Reuben next turned his attention to the some sixty million African-American Negroes, a lapsed population sustained on the naiveté of the authentic population. Some lived in cities, some did not. Some went willingly into the pipeline. Some did not. Meantime, his agents had unearthed large numbers of feminists, New York lawyers, several hundred necrophiliacs, twenty-eight cannibals, and one individual whose proclivities lay outside the reach of a standard dictionary.

Reuben then acquires Canada, unites with Eastern Europe, and engages in a series of tempestuous negotiations with the Russians in an effort to have them join the Confederation. He also demands and receives “a full retrospective refund from Tel Aviv,” to pay back all the tens of billions of dollars America had given to Israel over the decades (though not without surviving several assassination attempts).

Thus begins Reuben’s chairmanship of The Station.

So, in all, does Rueben manage to turn the world around? And what do The Fates have in store for him in the end?

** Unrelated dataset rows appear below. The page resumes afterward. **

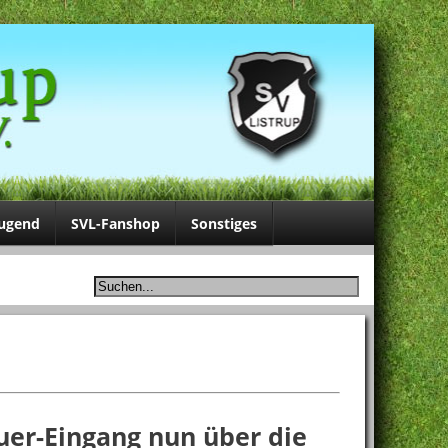
Jugend
SVL-Fanshop
Sonstiges
uer-Eingang nun über die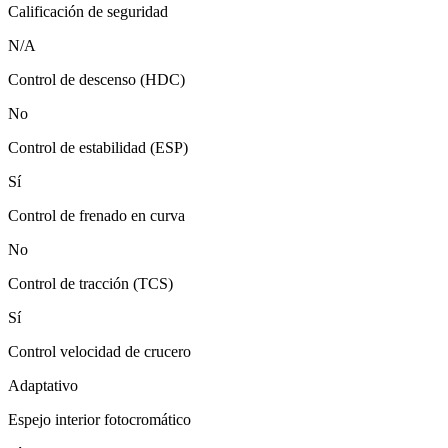
Calificación de seguridad
N/A
Control de descenso (HDC)
No
Control de estabilidad (ESP)
Sí
Control de frenado en curva
No
Control de tracción (TCS)
Sí
Control velocidad de crucero
Adaptativo
Espejo interior fotocromático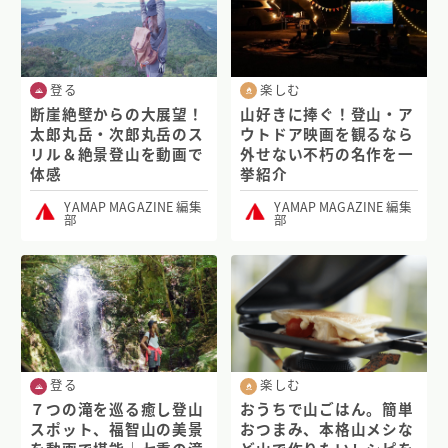
登る
楽しむ
断崖絶壁からの大展望！
山好きに捧ぐ！登山・ア
太郎丸岳・次郎丸岳のス
ウトドア映画を観るなら
リル＆絶景登山を動画で
外せない不朽の名作を一
体感
挙紹介
YAMAP MAGAZINE 編集
YAMAP MAGAZINE 編集
部
部
登る
楽しむ
７つの滝を巡る癒し登山
おうちで山ごはん。簡単
スポット、福智山の美景
おつまみ、本格山メシな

Reuben reminds one of Ayn Rand’s John Galt: super-talented, intelligent, and wealthy, with a strong vision of what the future should be like and the will and means to carry it out. Unlike Rand’s, his vision of the future is strongly racially based. And although Mr. Perdue spares us the gory details, it is quite clear that the revolution he has in mind will not occur without breaking some eggs — quite a few eggs. (See Greg Johnson’s “The Cleanse” for a proposal for “a well-planned, orderly, and humane process of ethnic cleansing.”)

One of The Churl’s favorite historical personages is Empedocles, an ancient Greek pre-Socratic thinker: a real man, but a man shrouded in lore. According to legend, the sage plunged himself into the active volcano of Mount Etna, in Sicily, in order to prove himself immortal.

Empedocles, like Rueben, was both a man of science and a philosopher. And, let us just say that, like that eccentric Grecian of old, Rueben’s life and his great and terrible deeds, and his surmised death, will henceforth forever be the stuff of myth.